Regarding the potential accumulation of bioavailable cerium after exposure to cerium trichloride, the available animal information is insufficient to provide adequate data. Therefore, and based on all the mentioned data, accumulation of the very small bioavailable fraction of cerium after exposure to cerium trichloride cannot be totally excluded. However, the assessment of bioaccumulation potential in aquatic and terrestrial organisms of cerium trichloride included in this dossier indicates that the substance has a low potential for bioaccumulation and that thebioaccumulation decreases when ascending the food chain. Thus, for risk assessment purposes it is proposed to consider that cerium trichloride shows low accumulation potential in humans.

Metabolism

As an element, cerium is neither created nor destroyed within the body.

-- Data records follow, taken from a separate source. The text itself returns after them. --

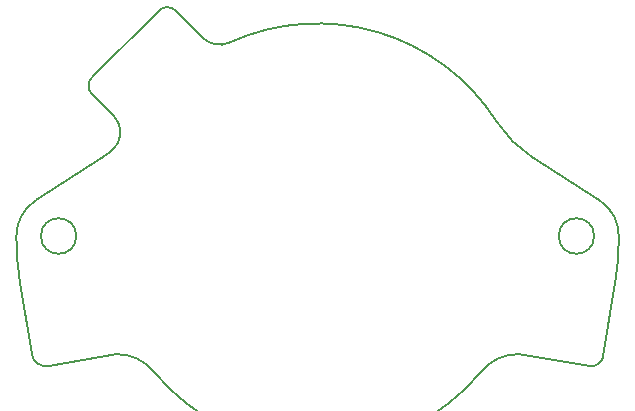
<source format=gbr>
%TF.GenerationSoftware,KiCad,Pcbnew,(6.0.0)*%
%TF.CreationDate,2022-01-12T17:49:16+01:00*%
%TF.ProjectId,v0_miniAB_pancake_board,76305f6d-696e-4694-9142-5f70616e6361,rev?*%
%TF.SameCoordinates,Original*%
%TF.FileFunction,Profile,NP*%
%FSLAX46Y46*%
G04 Gerber Fmt 4.6, Leading zero omitted, Abs format (unit mm)*
G04 Created by KiCad (PCBNEW (6.0.0)) date 2022-01-12 17:49:16*
%MOMM*%
%LPD*%
G01*
G04 APERTURE LIST*
%TA.AperFunction,Profile*%
%ADD10C,0.200000*%
%TD*%
G04 APERTURE END LIST*
D10*
X82741298Y-89812379D02*
X81070000Y-88150000D01*
X80908110Y-87979191D02*
X81070000Y-88150000D01*
X75800000Y-110000000D02*
X74815294Y-103997572D01*
X124200000Y-110200000D02*
X125200000Y-104000000D01*
X75800001Y-110000000D02*
G75*
G03*
X77278608Y-110990272I1210783J208846D01*
G01*
X118167779Y-93318387D02*
X123871958Y-96974815D01*
X125200000Y-104000000D02*
G75*
G03*
X125514702Y-100199994I-25200033J4000005D01*
G01*
X90287892Y-83216824D02*
G75*
G03*
X92531895Y-83622350I1414214J1414211D01*
G01*
X123420000Y-100000000D02*
G75*
G03*
X123420000Y-100000000I-1500000J0D01*
G01*
X116970562Y-110000000D02*
X123045421Y-111009491D01*
X76139027Y-96991840D02*
G75*
G03*
X74500000Y-100000000I1940974J-3008160D01*
G01*
X87979184Y-80908116D02*
G75*
G03*
X86564970Y-80908116I-707107J-707108D01*
G01*
X123045421Y-111009491D02*
G75*
G03*
X124200000Y-110200000I145734J1020274D01*
G01*
X125514703Y-100199994D02*
G75*
G03*
X123871958Y-96974815I-3594705J199993D01*
G01*
X116970562Y-110000000D02*
G75*
G03*
X113885006Y-111454545I1J-4000002D01*
G01*
X115164672Y-90302954D02*
G75*
G03*
X118167779Y-93318387I8424837J5387267D01*
G01*
X82556229Y-92804313D02*
G75*
G03*
X82741298Y-89812379I-1229145J1577721D01*
G01*
X86114994Y-111454545D02*
G75*
G03*
X83029437Y-110000000I-3085557J-2545457D01*
G01*
X115164672Y-90302954D02*
G75*
G03*
X92531895Y-83622351I-15164671J-9697044D01*
G01*
X77278608Y-110990272D02*
X83029437Y-110000000D01*
X79580000Y-100000000D02*
G75*
G03*
X79580000Y-100000000I-1500000J0D01*
G01*
X80908110Y-86564977D02*
G75*
G03*
X80908110Y-87979191I707108J-707107D01*
G01*
X90287892Y-83216824D02*
X87979184Y-80908116D01*
X76139027Y-96991840D02*
X81832220Y-93318387D01*
X81832220Y-93318387D02*
G75*
G03*
X82556229Y-92804313I-5421813J8402821D01*
G01*
X74500000Y-100000000D02*
G75*
G03*
X74815294Y-103997572I25500099J8D01*
G01*
X86114994Y-111454545D02*
G75*
G03*
X113885005Y-111454546I13885006J11454544D01*
G01*
X86564971Y-80908116D02*
X80908110Y-86564977D01*
M02*

</source>
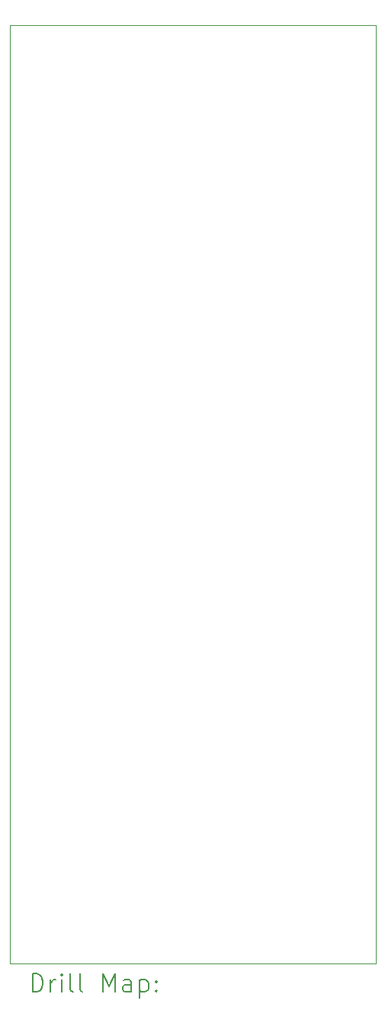
<source format=gbr>
%TF.GenerationSoftware,KiCad,Pcbnew,7.0.5-0*%
%TF.CreationDate,2023-07-07T14:44:34-07:00*%
%TF.ProjectId,loots of leds 2.0,6c6f6f74-7320-46f6-9620-6c6564732032,rev?*%
%TF.SameCoordinates,Original*%
%TF.FileFunction,Drillmap*%
%TF.FilePolarity,Positive*%
%FSLAX45Y45*%
G04 Gerber Fmt 4.5, Leading zero omitted, Abs format (unit mm)*
G04 Created by KiCad (PCBNEW 7.0.5-0) date 2023-07-07 14:44:34*
%MOMM*%
%LPD*%
G01*
G04 APERTURE LIST*
%ADD10C,0.100000*%
%ADD11C,0.200000*%
G04 APERTURE END LIST*
D10*
X15494000Y-2286000D02*
X19558000Y-2286000D01*
X19558000Y-12700000D01*
X15494000Y-12700000D01*
X15494000Y-2286000D01*
D11*
X15749777Y-13016484D02*
X15749777Y-12816484D01*
X15749777Y-12816484D02*
X15797396Y-12816484D01*
X15797396Y-12816484D02*
X15825967Y-12826008D01*
X15825967Y-12826008D02*
X15845015Y-12845055D01*
X15845015Y-12845055D02*
X15854539Y-12864103D01*
X15854539Y-12864103D02*
X15864062Y-12902198D01*
X15864062Y-12902198D02*
X15864062Y-12930769D01*
X15864062Y-12930769D02*
X15854539Y-12968865D01*
X15854539Y-12968865D02*
X15845015Y-12987912D01*
X15845015Y-12987912D02*
X15825967Y-13006960D01*
X15825967Y-13006960D02*
X15797396Y-13016484D01*
X15797396Y-13016484D02*
X15749777Y-13016484D01*
X15949777Y-13016484D02*
X15949777Y-12883150D01*
X15949777Y-12921246D02*
X15959301Y-12902198D01*
X15959301Y-12902198D02*
X15968824Y-12892674D01*
X15968824Y-12892674D02*
X15987872Y-12883150D01*
X15987872Y-12883150D02*
X16006920Y-12883150D01*
X16073586Y-13016484D02*
X16073586Y-12883150D01*
X16073586Y-12816484D02*
X16064062Y-12826008D01*
X16064062Y-12826008D02*
X16073586Y-12835531D01*
X16073586Y-12835531D02*
X16083110Y-12826008D01*
X16083110Y-12826008D02*
X16073586Y-12816484D01*
X16073586Y-12816484D02*
X16073586Y-12835531D01*
X16197396Y-13016484D02*
X16178348Y-13006960D01*
X16178348Y-13006960D02*
X16168824Y-12987912D01*
X16168824Y-12987912D02*
X16168824Y-12816484D01*
X16302158Y-13016484D02*
X16283110Y-13006960D01*
X16283110Y-13006960D02*
X16273586Y-12987912D01*
X16273586Y-12987912D02*
X16273586Y-12816484D01*
X16530729Y-13016484D02*
X16530729Y-12816484D01*
X16530729Y-12816484D02*
X16597396Y-12959341D01*
X16597396Y-12959341D02*
X16664062Y-12816484D01*
X16664062Y-12816484D02*
X16664062Y-13016484D01*
X16845015Y-13016484D02*
X16845015Y-12911722D01*
X16845015Y-12911722D02*
X16835491Y-12892674D01*
X16835491Y-12892674D02*
X16816444Y-12883150D01*
X16816444Y-12883150D02*
X16778348Y-12883150D01*
X16778348Y-12883150D02*
X16759301Y-12892674D01*
X16845015Y-13006960D02*
X16825967Y-13016484D01*
X16825967Y-13016484D02*
X16778348Y-13016484D01*
X16778348Y-13016484D02*
X16759301Y-13006960D01*
X16759301Y-13006960D02*
X16749777Y-12987912D01*
X16749777Y-12987912D02*
X16749777Y-12968865D01*
X16749777Y-12968865D02*
X16759301Y-12949817D01*
X16759301Y-12949817D02*
X16778348Y-12940293D01*
X16778348Y-12940293D02*
X16825967Y-12940293D01*
X16825967Y-12940293D02*
X16845015Y-12930769D01*
X16940253Y-12883150D02*
X16940253Y-13083150D01*
X16940253Y-12892674D02*
X16959301Y-12883150D01*
X16959301Y-12883150D02*
X16997396Y-12883150D01*
X16997396Y-12883150D02*
X17016444Y-12892674D01*
X17016444Y-12892674D02*
X17025967Y-12902198D01*
X17025967Y-12902198D02*
X17035491Y-12921246D01*
X17035491Y-12921246D02*
X17035491Y-12978388D01*
X17035491Y-12978388D02*
X17025967Y-12997436D01*
X17025967Y-12997436D02*
X17016444Y-13006960D01*
X17016444Y-13006960D02*
X16997396Y-13016484D01*
X16997396Y-13016484D02*
X16959301Y-13016484D01*
X16959301Y-13016484D02*
X16940253Y-13006960D01*
X17121205Y-12997436D02*
X17130729Y-13006960D01*
X17130729Y-13006960D02*
X17121205Y-13016484D01*
X17121205Y-13016484D02*
X17111682Y-13006960D01*
X17111682Y-13006960D02*
X17121205Y-12997436D01*
X17121205Y-12997436D02*
X17121205Y-13016484D01*
X17121205Y-12892674D02*
X17130729Y-12902198D01*
X17130729Y-12902198D02*
X17121205Y-12911722D01*
X17121205Y-12911722D02*
X17111682Y-12902198D01*
X17111682Y-12902198D02*
X17121205Y-12892674D01*
X17121205Y-12892674D02*
X17121205Y-12911722D01*
M02*

</source>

Cerium trichloride was demonstrated not to be mutagenic in an in vitro Ames test, in the absence and presence of metabolic activation. In conclusion it is not expected that cerium, as element or ion, is metabolized. However some data available indicate that it can have an effect in the activity of cytochrome isoenzymes.

Excretion

Studies evaluating the excretion of bioavailable cerium trichloride in humans or animals are not available. Although quantitative estimates of cerium elimination are rare, it appears that the primary route of elimination for cerium, whether inhaled, ingested, or injected, is through the feces, with small (generally < 10%) amounts eliminated in the urine (Lustgarten et al., 1976; Durbin et al., 1956). It has been suggested that the fecal excretion of systematically absorbed cerium is due to elimination in the bile (Lustgarten et al., 1976), since hepatic clearance was due primarily to biliary function.